As a decaf drinker, we’re always on alert for chemically processed coffee. This is why we recommend coffees that are decaffeinated with chemical-free methods like the Swiss Water Process or the ethyl-acetate process. Not only do these coffees taste better, but they’re free of potentially harmful additives too. 

The state of California seems to be hip to this as well. The Daily Mail reports that Assembleymember Eloise Reyes, responding to activist pressure, has proposed a ban on decaf coffee that uses methylene-chloride. Violators could be subject to a $10,000 fine if they don’t change their decaffeinated method. This has already prompted backlash from at least once coffee industry group, though it could also prove beneficial to the consumer.

What is Methylene-Chloride?

Methylene Chloride is the chemical solvent most commonly used to decaffeinate coffee. It is used in the direct or indirect solvent process. It is sometimes referred to as the European Method, a nod to decaffeination’s European origins. The name might also be used because it sounds better than The Chemical Method.

The FDA declares the amount of methylene-chloride used in decaf to be safe to consume, but this hasn’t stopped it from being a controversial additive. The Clean Label Project, an excellent resource for decaf fans, explains that methylene-chloride is an active ingredient in a paint thinner. Moreover, this paint thinner was recently banned by the EPA. Both the EPA and the International Agency for Research on Cancer contend that methylene-chloride is “possibly carcinogenic”.

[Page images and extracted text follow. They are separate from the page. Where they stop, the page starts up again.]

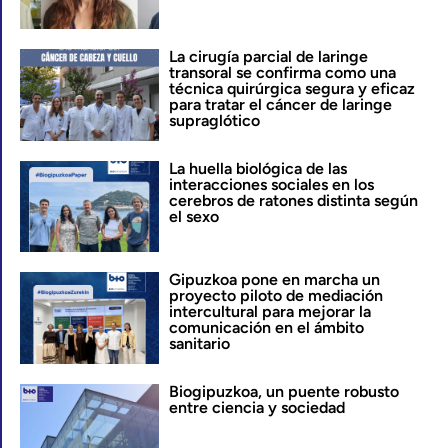
La cirugía parcial de laringe
transoral se confirma como una
técnica quirúrgica segura y eficaz
para tratar el cáncer de laringe
supraglótico
La huella biológica de las
interacciones sociales en los
cerebros de ratones distinta según
el sexo
Gipuzkoa pone en marcha un
proyecto piloto de mediación
intercultural para mejorar la
comunicación en el ámbito
sanitario
Biogipuzkoa, un puente robusto
entre ciencia y sociedad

One major reason why companies turn to methylene-chloride is because it’s cost effective. Better options like the Swiss Water Process are time consuming and expensive. For a company focused solely on the bottom line, chemical decaffeination is quicker and cheaper. 

What Will this Law Do?

A few outlets have run headlines making it seem like California will ban all decaf coffee, as if a cabal of death-before-decaf drinkers has seized control of the state. This is not true. All the bill would ban is decaf coffees made specifically with methylene-chloride. 

Unsurprisingly, major coffee companies are not thrilled with this development. The National Coffee Association (NCA) put out a strongly worded statement denouncing the proposal. The NCA offers their own claims to methylene-chloride’s safety, though they also subtly present the idea that California is banning all decaf coffee. To read their statement, you’d think that the European Method was the only way to decaffeinate coffee.

Although it remains to be seen how this will play out, it’s important to note that this ban would predominantly affect major coffee roasters, not small craft ones. Most craft roasters that offer decaf use chemical-free decaffeination methods already. Larger companies, on the other hand, can afford to change their method and offer the consumer a better option. 

We’ll be following this story for more updates as it develops.